Offence: Theft > grand larceny
A second count, For feloniously stealing, on the 13th of November last, four bed curtains, value 6 s. his property.
A third count, For feloniously stealing, on the 12th of December , one set of cotton bed curtains, value 4 s. her property.
I have chambers in Gray's-inn ; the prisoner was employed by me as laundress , about six months ago; she behaved exceedingly well to all appearance, insomuch so that she had access to the cellar that belongs to the chambers, and had opportunity frequently by going down to fetch coals, to take things out of a trunk that were deposited in the cellar; they were the curtains of beds, that belonged to Mr. Griffiths; from whom I had the chambers; this trunk stood in an inner cellar.
Had she the key of the cellar in her power? - The key of both cellars hung on a string; on Monday the 22d of December last, when I returned from the country, I found she was in custody of the constable, about six in the evening, she begged I would forgive her; she fell down on her knees, and begged for mercy; I understood from Mrs. Kydd that she was in custody for taking these things; I told her, she had no reason to beg for mercy, because she had behaved ungrateful; I had some intention to forgive her, because she pleaded distress; I enquired into the distress, and the enquiry did not turn out in her favour, and the next morning I took her to the Justice; and she there confessed taking the several things mentioned in the indictment.
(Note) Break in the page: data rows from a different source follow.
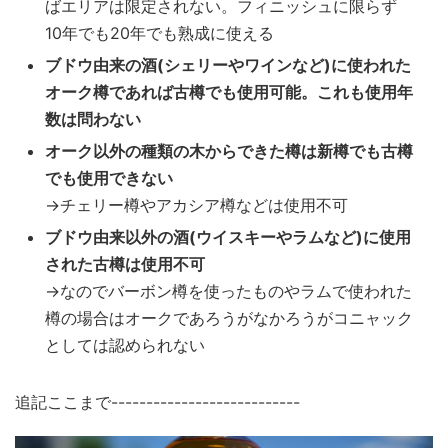
ばエリアは限定されない。フィニッシュに限らず
10年でも20年でも熟成に使える
ブドウ由来の酒(シェリーやワインなど)に使われた
オーク樽であれば古樽でも使用可能。これも使用年
数は問わない
オーク以外の種類の木からできた樽は新樽でも古樽
でも使用できない
→チェリー樽やアカシア樽などは使用不可
ブドウ由来以外の酒(ウイスキーやラムなど)に使用
された古樽は使用不可
→なのでバーボン樽を使ったものやラムで使われた
樽の場合はオークであろうがなかろうがコニャック
としては認められない
追記ここまで---------------------------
Was there any promise made to her of favour? - Not the least that I know of, by me or any person to my knowledge.
Did she say what she had done with them? - She said, she had pawned them herself; the Justice asked her, what she had said to prevail on the pawnbroker to take these things from her; and she said, she pawned them herself, and said, they were her own; that is all the account she gave at that time; the things are all in Court; they were after produced on the second examination;
I knew she conveyed the keys out of my bureau, and the things away, by her own confession; the next morning I went down into the cellar; and the prisoner seeing me advance up to the trunks to open them, she immediately fell on her knees, and cried out, Madam, I have robbed you; says I, I know very well, Bella, you have robbed me all along; you have been a very great deception; says she, Madam, I have robbed you of more than you know of; you need not open the trunks, for I have taken out all the bed curtains; I said, what could tempt you? she said, Madam, do what you please with me, kill me, I deserve it, if I had twenty lives; says I, you deserve no mercy from me; she immediately delivered the tickets up herself to me; and I called one of the porters to get a constable, and I took her up; and she told the Justice where she had pawned them.
I am a pawnbroker; I produce a waistcoat, which was pledged with me on the 5th of September.
Who was it pledged by? - By a woman that is not in custody; a Mrs. Page.
In what name? - In the name of Cooke; the constable came to my house to find the things.
Mrs. Kydd. The prisoner delivered the duplicates to me, and I gave them to the constable; and he gave them to the pawnbroker.
Did you mark them, Mrs. Kydd? - No, I did not.
Was Mr. Kydd present when they were delivered? - Yes, they were the very same; I am sure of it.
(The things deposed to.)
Prisoner. I leave myself to the mercy of the Court.
Transported for seven years .
Tried by the first Middlesex Jury before Mr. RECORDER.